Il ne faut pas se surprendre de trouver parfois des excréments humains sur la voie publique dans l’arrondissement de Ville-Marie à Montréal puisque les coûteuses toilettes autonettoyantes qui devaient accommoder la population itinérante sont brisées quasiment tout le temps ou ferment à 19 h.
À l’instar des « croque-glaces » qui ne sortent jamais et des poubelles « compacteuses » intelligentes qui ne font pas gagner de temps ni d’argent, cette technologie coûteuse n’a pas tenu ses promesses.
Mercredi, j’ai visité cinq toilettes autonettoyantes. Ces gadgets ont chacun coûté entre un quart et un demi-million $ et exigent chacune 25 000 $ d’entretien annuellement, m’a écrit la Ville par courriel.
Quatre étaient hors service et semblaient dans le coma depuis longtemps.
« Il y a deux semaines, la cabine était déjà hors service. J’ai dû faire mes besoins dehors à côté de la petite cabane là-bas. Heureusement, j’avais du papier toilette avec moi », raconte Samuel Beauchesne, que je rencontre dans le parc Walter-Stewart, où la cabine autonettoyante inutilisable est intégrée au chalet.
DANS LE BUISSON
« C’est terrible ! Là, je vais essayer de trouver une toilette chimique pas trop loin. Mais si je n’en trouve pas, ben... »
Il ne termine pas sa pensée, mais on la devine. M. Beauchesne devra alors recourir encore à l’option buisson.
À mon passage lundi, la toilette de la station Papineau était brisée, sa porte ouverte, la cuvette débordante, ses murs barbouillés. Mercredi, elle était fermée, l’écran éteint.
INFORMATIONS EN... ITALIEN
Quant à la toilette du parc Charles-S. Campbell... Miracle ! Elle fonctionne. Deux hommes attendent leur tour.
« Les trois quarts du temps, elle ne fonctionne pas. Ça aurait coûté moins cher de mettre dix toilettes chimiques chauffées qu’une seule toilette de riches comme ça qui ne marche jamais », déplore un homme qui me demande de l’appeler Le Dénénageur.
La toilette à Émilie-Gamelin ? Inerte, écran éteint.
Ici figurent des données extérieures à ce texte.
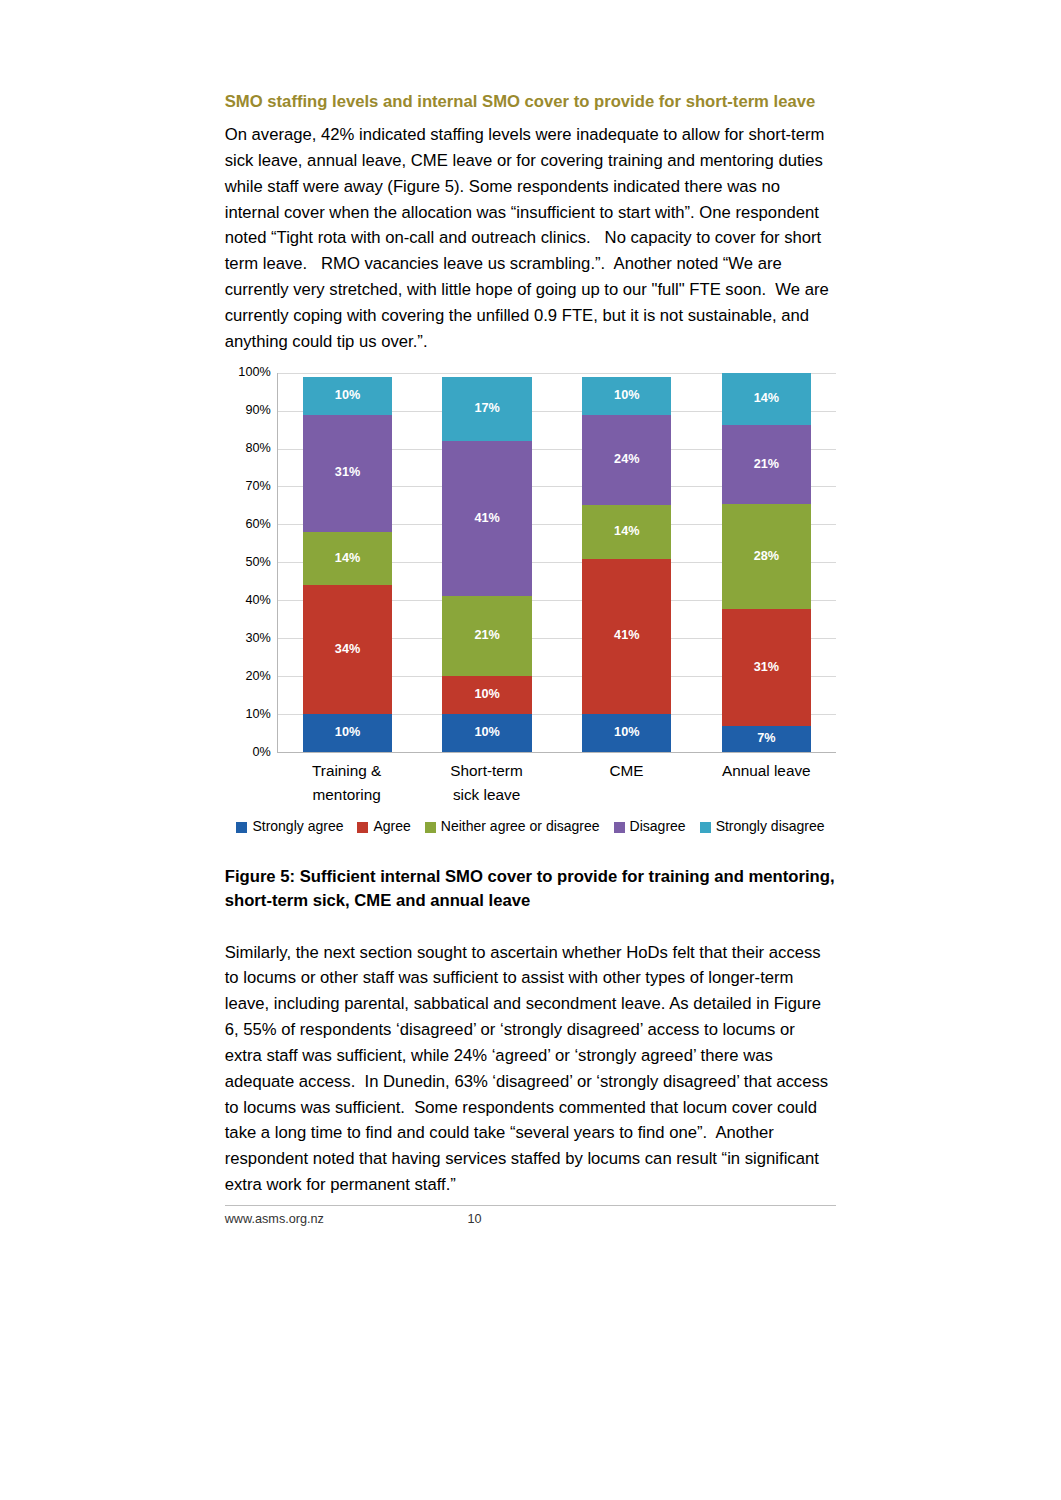SMO staffing levels and internal SMO cover to provide for short-term leave
On average, 42% indicated staffing levels were inadequate to allow for short-term sick leave, annual leave, CME leave or for covering training and mentoring duties while staff were away (Figure 5). Some respondents indicated there was no internal cover when the allocation was “insufficient to start with”. One respondent noted “Tight rota with on-call and outreach clinics. No capacity to cover for short term leave. RMO vacancies leave us scrambling.”. Another noted “We are currently very stretched, with little hope of going up to our "full" FTE soon. We are currently coping with covering the unfilled 0.9 FTE, but it is not sustainable, and anything could tip us over.”.
100%
90%
80%
70%
60%
50%
40%
30%
20%
10%
0%
10%
31%
14%
34%
10%
17%
41%
21%
10%
10%
10%
24%
14%
41%
10%
14%
21%
28%
31%
7%
Training & mentoring Short-term sick leave CME Annual leave
Strongly agree Agree Neither agree or disagree Disagree Strongly disagree
Figure 5: Sufficient internal SMO cover to provide for training and mentoring, short-term sick, CME and annual leave
Similarly, the next section sought to ascertain whether HoDs felt that their access to locums or other staff was sufficient to assist with other types of longer-term leave, including parental, sabbatical and secondment leave. As detailed in Figure 6, 55% of respondents ‘disagreed’ or ‘strongly disagreed’ access to locums or extra staff was sufficient, while 24% ‘agreed’ or ‘strongly agreed’ there was adequate access. In Dunedin, 63% ‘disagreed’ or ‘strongly disagreed’ that access to locums was sufficient. Some respondents commented that locum cover could take a long time to find and could take “several years to find one”. Another respondent noted that having services staffed by locums can result “in significant extra work for permanent staff.”
www.asms.org.nz 10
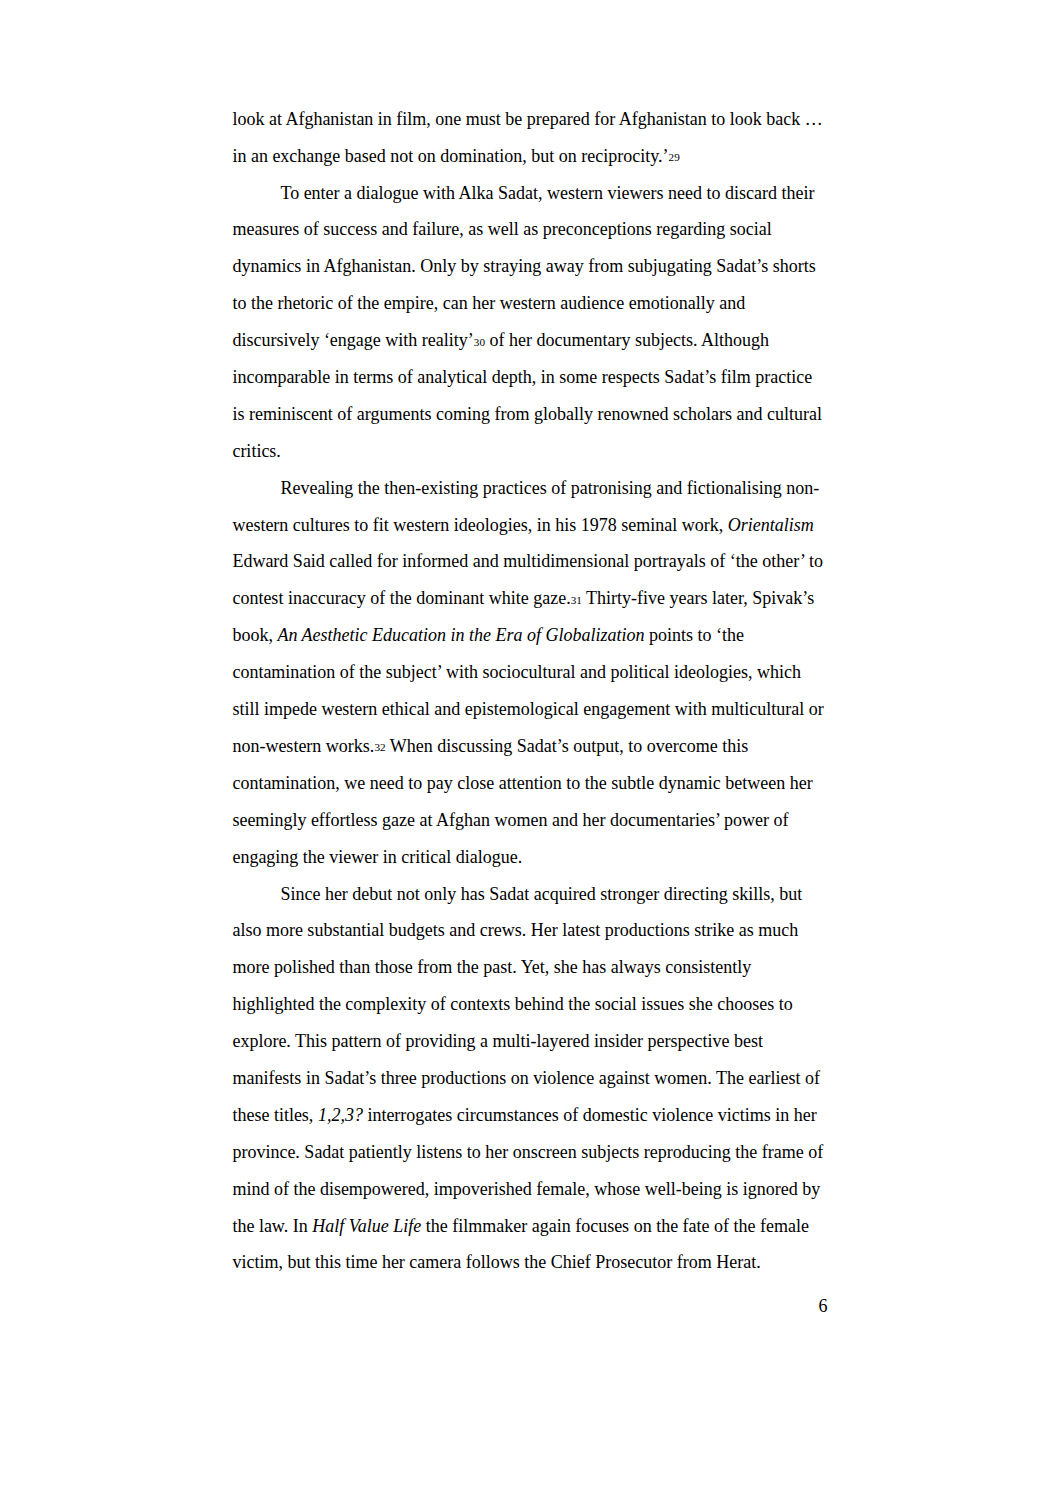look at Afghanistan in film, one must be prepared for Afghanistan to look back … in an exchange based not on domination, but on reciprocity.’29
To enter a dialogue with Alka Sadat, western viewers need to discard their measures of success and failure, as well as preconceptions regarding social dynamics in Afghanistan. Only by straying away from subjugating Sadat’s shorts to the rhetoric of the empire, can her western audience emotionally and discursively ‘engage with reality’30 of her documentary subjects. Although incomparable in terms of analytical depth, in some respects Sadat’s film practice is reminiscent of arguments coming from globally renowned scholars and cultural critics.
Revealing the then-existing practices of patronising and fictionalising non-western cultures to fit western ideologies, in his 1978 seminal work, Orientalism Edward Said called for informed and multidimensional portrayals of ‘the other’ to contest inaccuracy of the dominant white gaze.31 Thirty-five years later, Spivak’s book, An Aesthetic Education in the Era of Globalization points to ‘the contamination of the subject’ with sociocultural and political ideologies, which still impede western ethical and epistemological engagement with multicultural or non-western works.32 When discussing Sadat’s output, to overcome this contamination, we need to pay close attention to the subtle dynamic between her seemingly effortless gaze at Afghan women and her documentaries’ power of engaging the viewer in critical dialogue.
Since her debut not only has Sadat acquired stronger directing skills, but also more substantial budgets and crews. Her latest productions strike as much more polished than those from the past. Yet, she has always consistently highlighted the complexity of contexts behind the social issues she chooses to explore. This pattern of providing a multi-layered insider perspective best manifests in Sadat’s three productions on violence against women. The earliest of these titles, 1,2,3? interrogates circumstances of domestic violence victims in her province. Sadat patiently listens to her onscreen subjects reproducing the frame of mind of the disempowered, impoverished female, whose well-being is ignored by the law. In Half Value Life the filmmaker again focuses on the fate of the female victim, but this time her camera follows the Chief Prosecutor from Herat.
6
Les déjections humaines sur le bord de l’édicule de métro que j’avais remarquées en reportage le 4 mars dernier n’ont jamais été nettoyées par la main de l’homme, mais la pluie les a partiellement dissoutes.
La toilette du Vieux-Port à l’angle des rues Saint-Gabriel et de la Commune me dit en italien (!) qu’elle est en entretien : manutenzione. Mais rien ne se passe.
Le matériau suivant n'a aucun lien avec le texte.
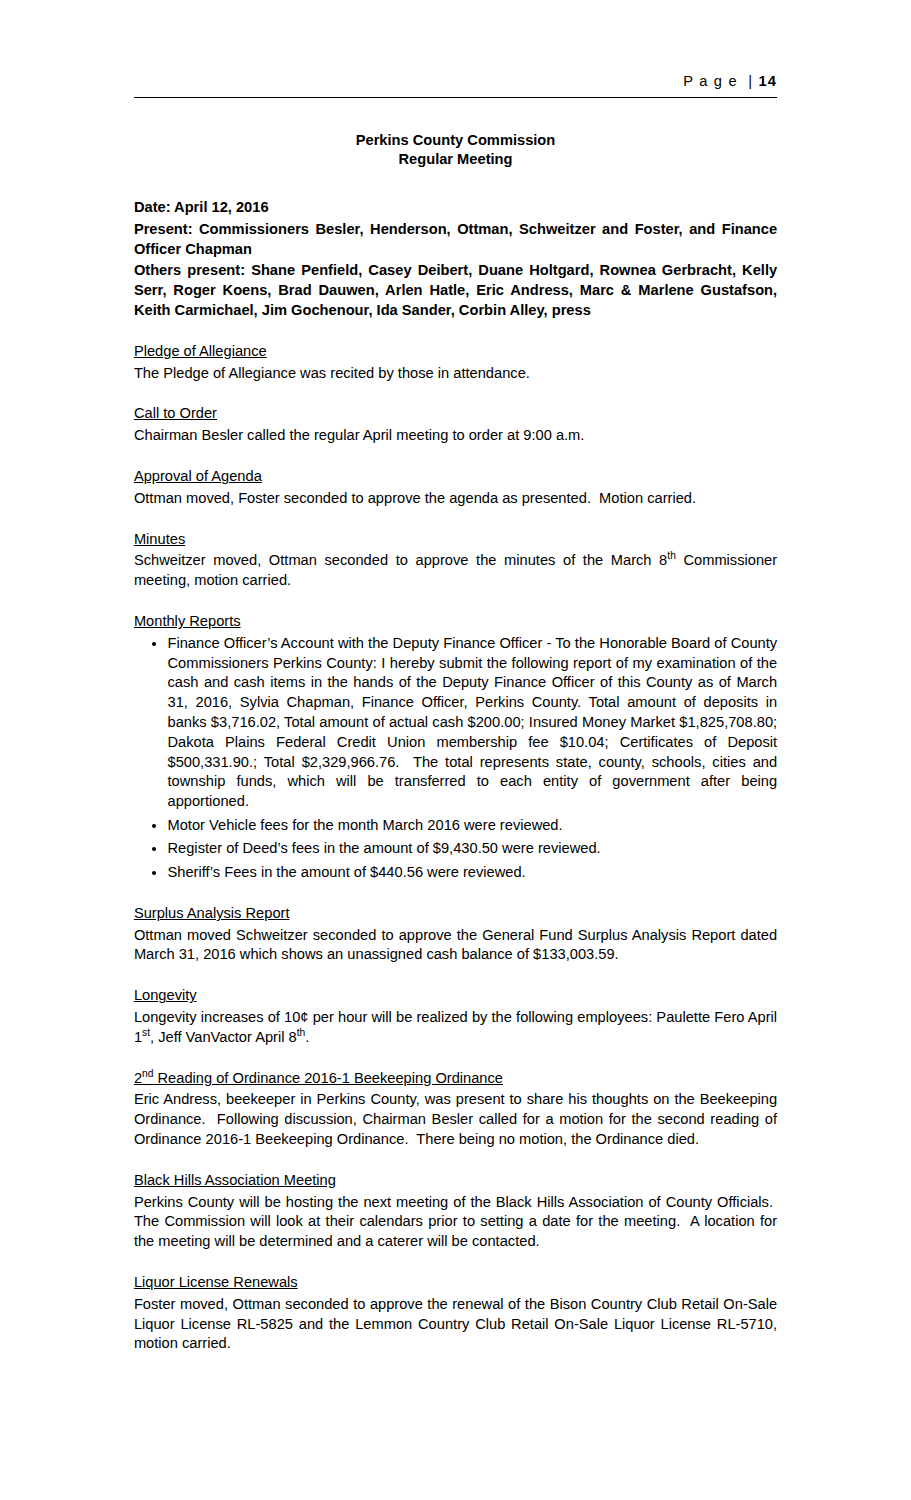P a g e | 14
Perkins County Commission
Regular Meeting
Date: April 12, 2016
Present: Commissioners Besler, Henderson, Ottman, Schweitzer and Foster, and Finance Officer Chapman
Others present: Shane Penfield, Casey Deibert, Duane Holtgard, Rownea Gerbracht, Kelly Serr, Roger Koens, Brad Dauwen, Arlen Hatle, Eric Andress, Marc & Marlene Gustafson, Keith Carmichael, Jim Gochenour, Ida Sander, Corbin Alley, press
Pledge of Allegiance
The Pledge of Allegiance was recited by those in attendance.
Call to Order
Chairman Besler called the regular April meeting to order at 9:00 a.m.
Approval of Agenda
Ottman moved, Foster seconded to approve the agenda as presented. Motion carried.
Minutes
Schweitzer moved, Ottman seconded to approve the minutes of the March 8th Commissioner meeting, motion carried.
Monthly Reports
Finance Officer’s Account with the Deputy Finance Officer - To the Honorable Board of County Commissioners Perkins County: I hereby submit the following report of my examination of the cash and cash items in the hands of the Deputy Finance Officer of this County as of March 31, 2016, Sylvia Chapman, Finance Officer, Perkins County. Total amount of deposits in banks $3,716.02, Total amount of actual cash $200.00; Insured Money Market $1,825,708.80; Dakota Plains Federal Credit Union membership fee $10.04; Certificates of Deposit $500,331.90.; Total $2,329,966.76. The total represents state, county, schools, cities and township funds, which will be transferred to each entity of government after being apportioned.
Motor Vehicle fees for the month March 2016 were reviewed.
Register of Deed’s fees in the amount of $9,430.50 were reviewed.
Sheriff’s Fees in the amount of $440.56 were reviewed.
Surplus Analysis Report
Ottman moved Schweitzer seconded to approve the General Fund Surplus Analysis Report dated March 31, 2016 which shows an unassigned cash balance of $133,003.59.
Longevity
Longevity increases of 10¢ per hour will be realized by the following employees: Paulette Fero April 1st, Jeff VanVactor April 8th.
2nd Reading of Ordinance 2016-1 Beekeeping Ordinance
Eric Andress, beekeeper in Perkins County, was present to share his thoughts on the Beekeeping Ordinance. Following discussion, Chairman Besler called for a motion for the second reading of Ordinance 2016-1 Beekeeping Ordinance. There being no motion, the Ordinance died.
Black Hills Association Meeting
Perkins County will be hosting the next meeting of the Black Hills Association of County Officials. The Commission will look at their calendars prior to setting a date for the meeting. A location for the meeting will be determined and a caterer will be contacted.
Liquor License Renewals
Foster moved, Ottman seconded to approve the renewal of the Bison Country Club Retail On-Sale Liquor License RL-5825 and the Lemmon Country Club Retail On-Sale Liquor License RL-5710, motion carried.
« Les pièces viennent d’Italie et sont trop coûteuses pour le budget », m’explique une source bien informée.
« Ces cabines fonctionneraient bien si elles ne se faisaient pas régulièrement saccager. Des gens y font du feu, s’y piquent et laissent traîner leurs seringues. »
« Certains forcent la porte la nuit et ils passent un bâton par la poubelle pour détruire le compresseur qui fait du bruit pour pouvoir dormir tranquille. »
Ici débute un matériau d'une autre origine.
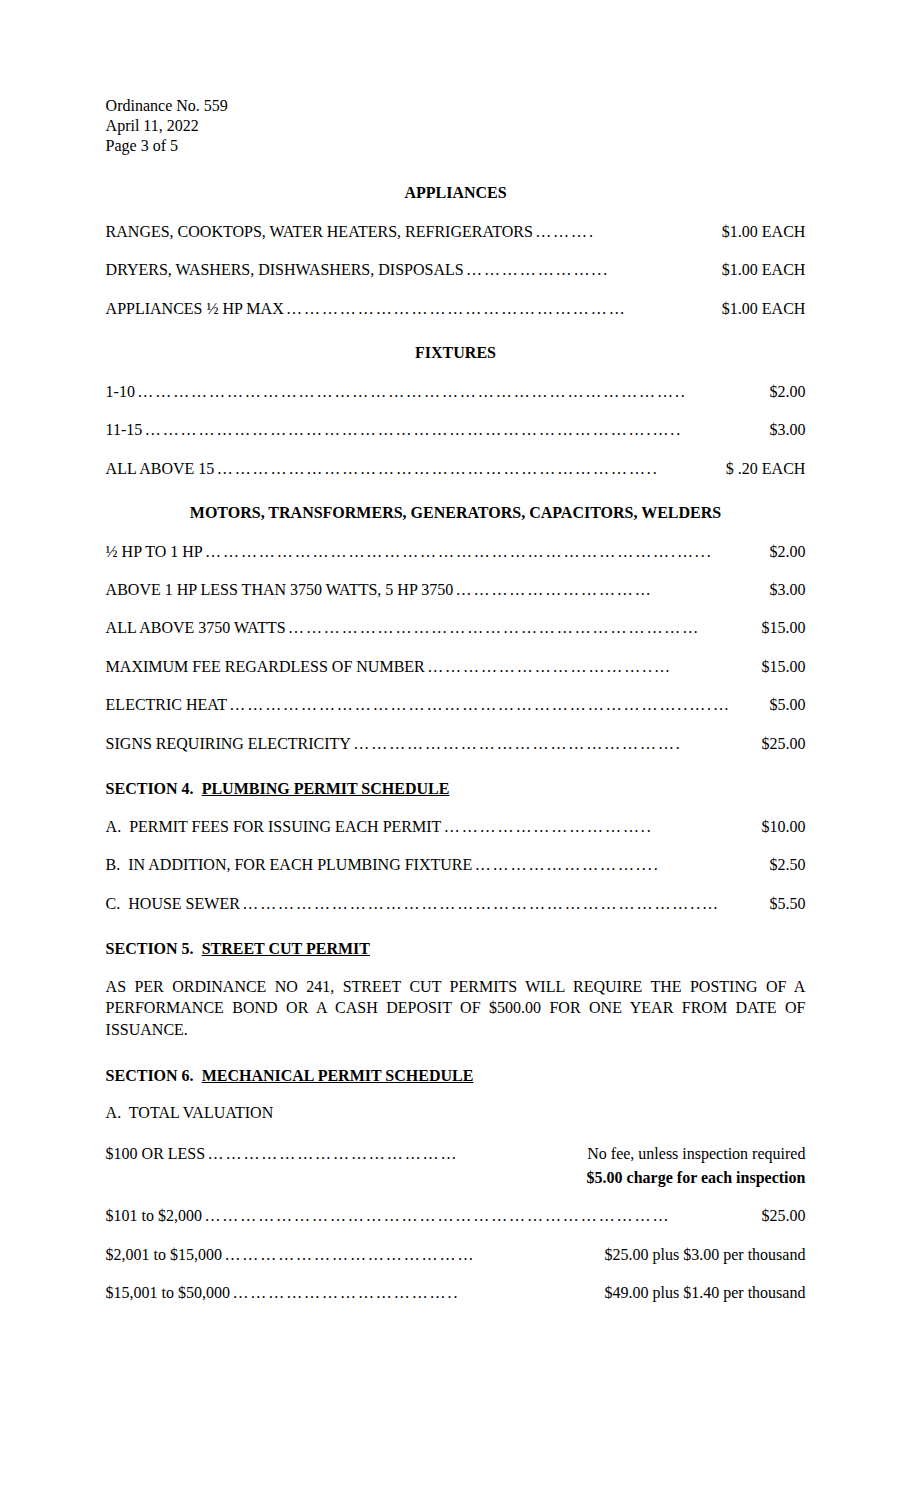Ordinance No. 559
April 11, 2022
Page 3 of 5
APPLIANCES
RANGES, COOKTOPS, WATER HEATERS, REFRIGERATORS
……….
$1.00 EACH
DRYERS, WASHERS, DISHWASHERS, DISPOSALS
…………………...
$1.00 EACH
APPLIANCES ½ HP MAX
…………………………………………………
$1.00 EACH
FIXTURES
1-10
………………………………………………………………………………..
$2.00
11-15
………………………………………………………………………….…..
$3.00
ALL ABOVE 15
………………………………………………………………..
$ .20 EACH
MOTORS, TRANSFORMERS, GENERATORS, CAPACITORS, WELDERS
½ HP TO 1 HP
…………………………………………………………………….…...
$2.00
ABOVE 1 HP LESS THAN 3750 WATTS, 5 HP 3750
……………………………
$3.00
ALL ABOVE 3750 WATTS
……………………………………………………………
$15.00
MAXIMUM FEE REGARDLESS OF NUMBER
………………………………..…
$15.00
ELECTRIC HEAT
…………………………………………………………………..….…
$5.00
SIGNS REQUIRING ELECTRICITY
……………………………………………….
$25.00
SECTION 4. PLUMBING PERMIT SCHEDULE
A. PERMIT FEES FOR ISSUING EACH PERMIT
……………………………..
$10.00
B. IN ADDITION, FOR EACH PLUMBING FIXTURE
………………………....
$2.50
C. HOUSE SEWER
…………………………………………………………………..…
$5.50
SECTION 5. STREET CUT PERMIT
AS PER ORDINANCE NO 241, STREET CUT PERMITS WILL REQUIRE THE POSTING OF A PERFORMANCE BOND OR A CASH DEPOSIT OF $500.00 FOR ONE YEAR FROM DATE OF ISSUANCE.
SECTION 6. MECHANICAL PERMIT SCHEDULE
A. TOTAL VALUATION
$100 OR LESS
……………………………………
No fee, unless inspection required
$5.00 charge for each inspection
$101 to $2,000
……………………………………………………………………
$25.00
$2,001 to $15,000
……………………………………
$25.00 plus $3.00 per thousand
$15,001 to $50,000
………………………………..
$49.00 plus $1.40 per thousand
PLUS DE TOILETTES CHIMIQUES
Aucune des cinq toilettes autonettoyantes n’a de siège. La Ville semble avoir renoncé à les remplacer.
C’est certainement déplorable que des gens défèquent sur la voie publique, mais s’ils n’ont nulle part où aller...
La solution ? « Plus de toilettes chimiques », m’ont dit les usagers à qui j’ai parlé. Quelqu’un les écoutera-t-il ? Malgré les critiques des principaux concernés, la Ville semble garder le cap : « L’installation d’une toilette autonettoyante est prévue dans le cadre du projet de la place des Montréalaises en cours de réalisation », confirme une relationniste.